Venting is OK- sometimes – but not as your primary or sole communication mode
I should have known I was in for it when told who I’d be partnered with for the overtime assignment and all the detectives on the detail either snickered or expressed faux sympathy (“You poor, poor bastard…”). “What?” I asked, only to be told, “Oh, you’ll see.”
And boy, did I ever. What should have been four easy hours of roaming festival grounds, chatting and joking with concertgoers, and answering silly questions from lightly dressed, lightly inebriated women, all at time and a half, turned into the Bataan Death Bitch of “Detective Dirge.” By Day 3 (okay, maybe it was about 90 minutes in but it felt like 3 days) I was homicidal.
We all know a Detective Dirge, or Sergeant Sadsack, whose sole contribution to any conversation is a recitation of injustices visited on them by their superiors, subordinates, city council, citizens, etc etc… Every conversation, no matter how it starts or the topic where it’s organically going, is steered back to their favorite vent.

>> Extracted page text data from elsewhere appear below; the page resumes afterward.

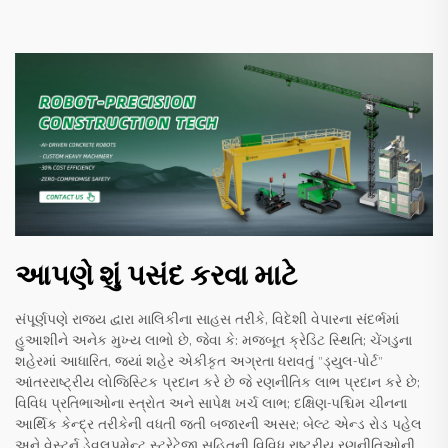
આપણે શું પસંદ કરવા માટે
સંપૂર્ણપણે રાજ્ય દ્વારા માલિકીના સાહસ તરીકે, વિદેશી વેપારના સંદર્ભમાં
હુઆશીને અનેક મુખ્ય લાભો છે, જેવા કે: મજબૂત ક્રેડિટ સ્થિતિ; ચેંગડુના
શહેરમાં આધારિત, જ્યાં શહેર એકીકૃત અગ્રતા ધરાવતું "ડ્યુલ-પોર્ટ"
આંતરરાષ્ટ્રીય લોજિસ્ટિક પ્રદાન કરે છે જે રણનીતિક લાભ પ્રદાન કરે છે;
વિવિધ પ્રતિભાઓના સ્ત્રોત અને સાપેક્ષ ખર્ચ લાભ; દક્ષિણ-પશ્ચિમ ચીનના
આર્થિક કેન્દ્ર તરીકેની વધતી જતી બજારની અસર; બેલ્ટ એન્ડ રોડ પહેલ
અને વેસ્ટર્ન ડેવલપમેન્ટ સ્ટ્રેટેજી સહિતની વિવિધ રાષ્ટ્રીય રણનીતિઓની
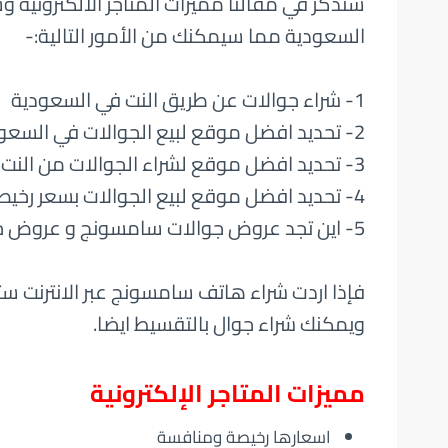
سنذكر في مقالنا مميزات المتاجر الالكترونية 
السعودية مما سيمكنك من الأمور التالية:-
1- شراء جوالات عن طريق النت في السعودية
2- تحديد افضل موقع لبيع الجوالات في السعودية
3- تحديد افضل موقع لشراء الجوالات من النت بشكل عام
4- تحديد افضل موقع لبيع الجوالات بسعر رخيص
5- اين تجد عروض جوالات سامسونج و عروض جوالات هواوي و عروض جوالات ايفون
فإذا اردت شراء هاتف سامسونج عبر الانترنت ستج
ويمكنك شراء جوال بالتقسيط ايضا.
مميزات المتاجر الإلكترونية
اسعارها رخيصة ومنافسة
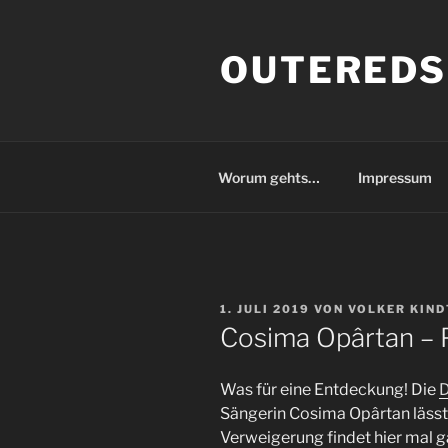
Zum
Inhalt
OUTEREDS
springen
Worum gehts…
Impressum
VERÖFFENTLICHT
1. JULI 2019
VON
VOLKER KIND
AM
Cosima Opârtan – 
Was für eine Entdeckung! Die
D
Sängerin Cosima Opârtan lässt 
Verweigerung findet hier mal g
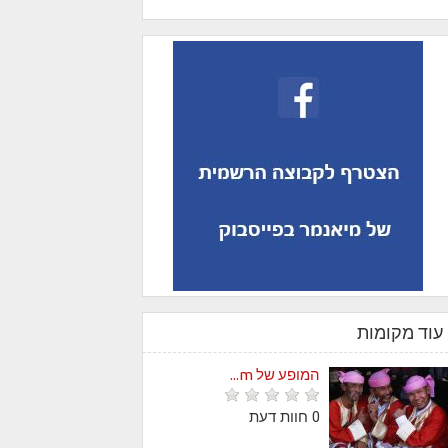
עוד מקומות
המופע של m...
0 חוות דעת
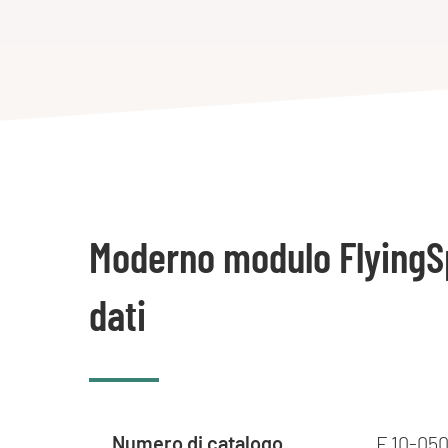
:
Moderno modulo FlyingS
dati
Numero di catalogo
F 10-050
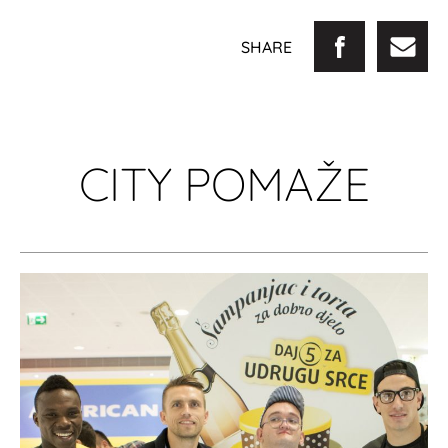
SHARE
CITY POMAŽE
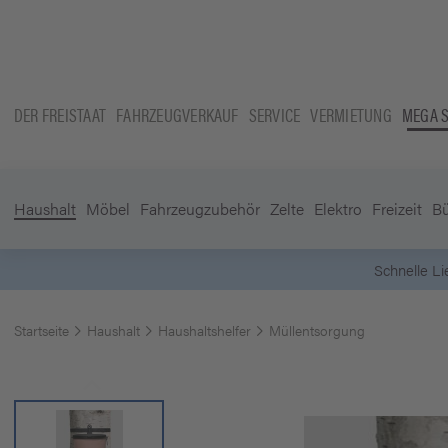
DER FREISTAAT
FAHRZEUGVERKAUF
SERVICE
VERMIETUNG
MEGA 
Haushalt
Möbel
Fahrzeugzubehör
Zelte
Elektro
Freizeit
B
Startseite
Haushalt
Haushaltshelfer
Müllentsorgung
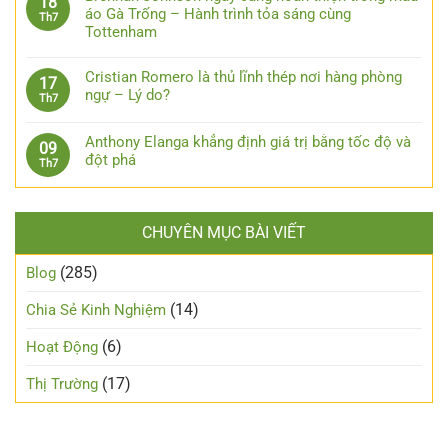
18
áo Gà Trống – Hành trình tỏa sáng cùng
Th7
Tottenham
Cristian Romero là thủ lĩnh thép nơi hàng phòng
17
ngự – Lý do?
Th7
Anthony Elanga khẳng định giá trị bằng tốc độ và
09
đột phá
Th7
CHUYÊN MỤC BÀI VIẾT
(285)
Blog
(14)
Chia Sẻ Kinh Nghiệm
(6)
Hoạt Động
(17)
Thị Trường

We all know that guy. Let’s take care not to BE that guy.
Venting must always have a bigger “end purpose”
Whether it is to blow off steam, empathize with another going through a hard time or some injustice, solicit input or consensus from others, or to rally the troops toward change, venting must always serve a bigger ‘end purpose.” Even if it is to blow off steam or offer empathy, and the end purpose is nothing larger than that, then venting has a purpose to serve. But that end purpose has to have an end itself; once reached and accomplished, be done with it.
But if the venting has yet a larger purpose – to rally others toward making change (or possibly just driving yourself toward some change) or to find consensus or feedback about an issue – then the venting portion needs to end and the next stage to begin unless you want to stay stuck. Most revolutions die of inertia brought on by an inability to move past the “talk, talk, talk” phase.
Channel your venting energies
To move past the “talk, talk, talk” phase previously mentioned, start structuring your thoughts into a plan to illuminate problems and become solution-focused. Maybe your particular issue is very personal, such as career stagnation or an interpersonal conflict with another in the department:
The bile taste rose up again in the back of Jill’s throat as she read over her semiannual evaluation from Sgt Kinneally; “inconsistent work product,” “average patrol officer, at best,” “needs significant improvement in current role before further career opportunities should be considered.” No matter how many stellar reviews she got from other supervisors over the years, no matter all the glowing “attagirls!” from the dicks for her investigative skills, and no matter all the commendations she’d received over her career, nothing would matter until Kinneally accepted her. He was the lieutenant’s best friend and closest advisor, after all, and he’d hated her since he first had to supervise “a broad?!? On my squad? You gotta be kidding me, right?” eighteen years ago.